# How often do you groom?



## EastBayer

Milo is 11.5 weeks and we haven't done the wet warm towel thing yet. The messiest she has gotten so far was yesterday when we hiked a dusty fire road and splashed in some water. She was on a towel in a crate in the car on the way home and by the time she got out, looked as clean as she did before we left so was never cleaned up. Of course she still has that awesome puppy smell but should I do a weekly or every-other-week type of grooming?

Or do you just groom when they get dirty?

Also, what is your grooming set-up in the car after a hike in the outdoors? We plan to just bring an extra clean towel when we do more hikes for when we take her back in the car. I saw some people say to check for ticks with some sort of gadget before taking them in the car. We do not have a mud room but have a hose by the entry way. I know it's just common sense but wanted to know what you guys do. You wouldn't believe how much advice I've gotten on this forum just from lurking! Hope I can contribute more as time goes by.

== INFORMATION PROVIDED ==
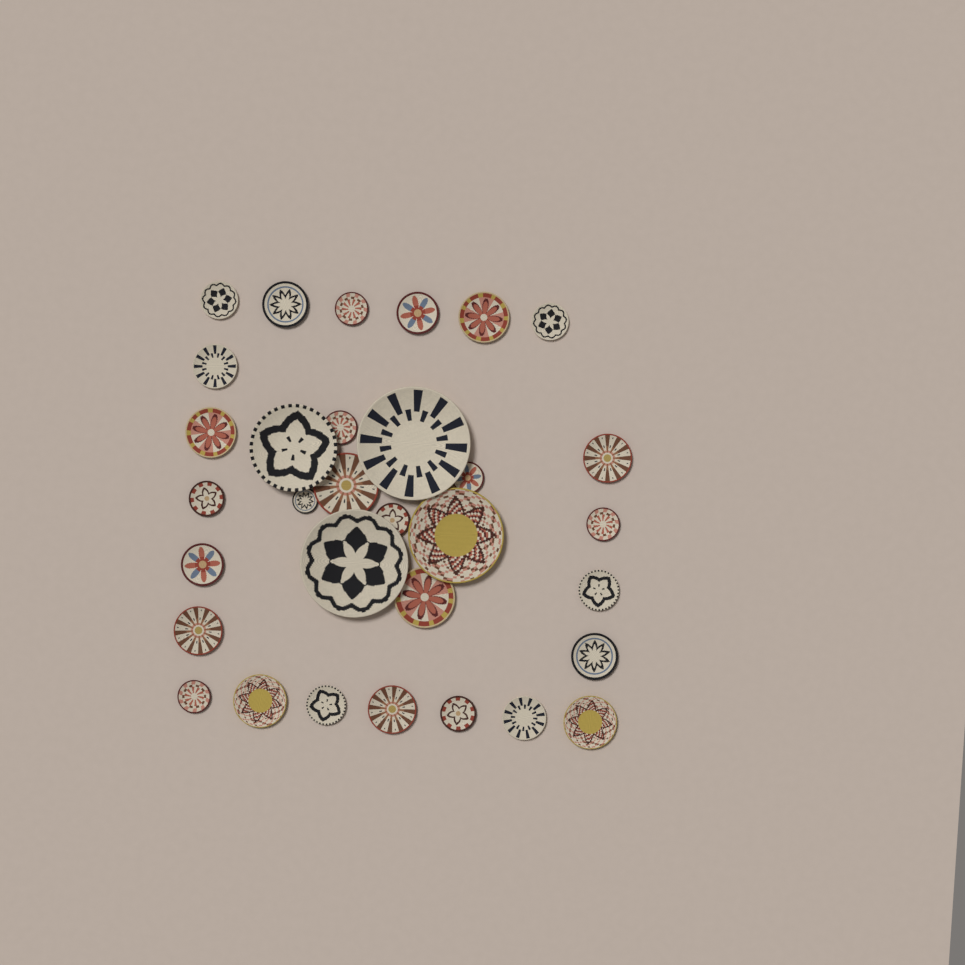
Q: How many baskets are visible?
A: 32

...

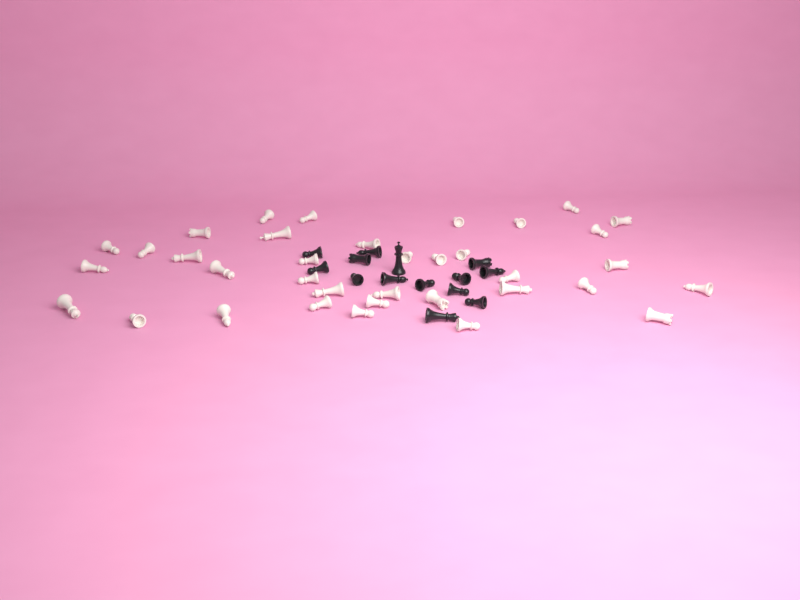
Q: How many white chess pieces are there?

== EXERCISES TO COMPLETE ==
a) In the grooming post, update the part between "Or do you just" and "time goes by.", inclusive, so that "mud room" becomes "laundry room".
b) Answer these questions from the grooming post:
(i) How old is Milo?
(ii) What do they have by the entry way?
(iii) What was Milo lying on in the crate on the way home?

== OUTPUTS BY TASK ==
a)
Or do you just groom when they get dirty?

Also, what is your grooming set-up in the car after a hike in the outdoors? We plan to just bring an extra clean towel when we do more hikes for when we take her back in the car. I saw some people say to check for ticks with some sort of gadget before taking them in the car. We do not have a laundry room but have a hose by the entry way. I know it's just common sense but wanted to know what you guys do. You wouldn't believe how much advice I've gotten on this forum just from lurking! Hope I can contribute more as time goes by.

b)
(i) 11.5 weeks
(ii) A hose
(iii) A towel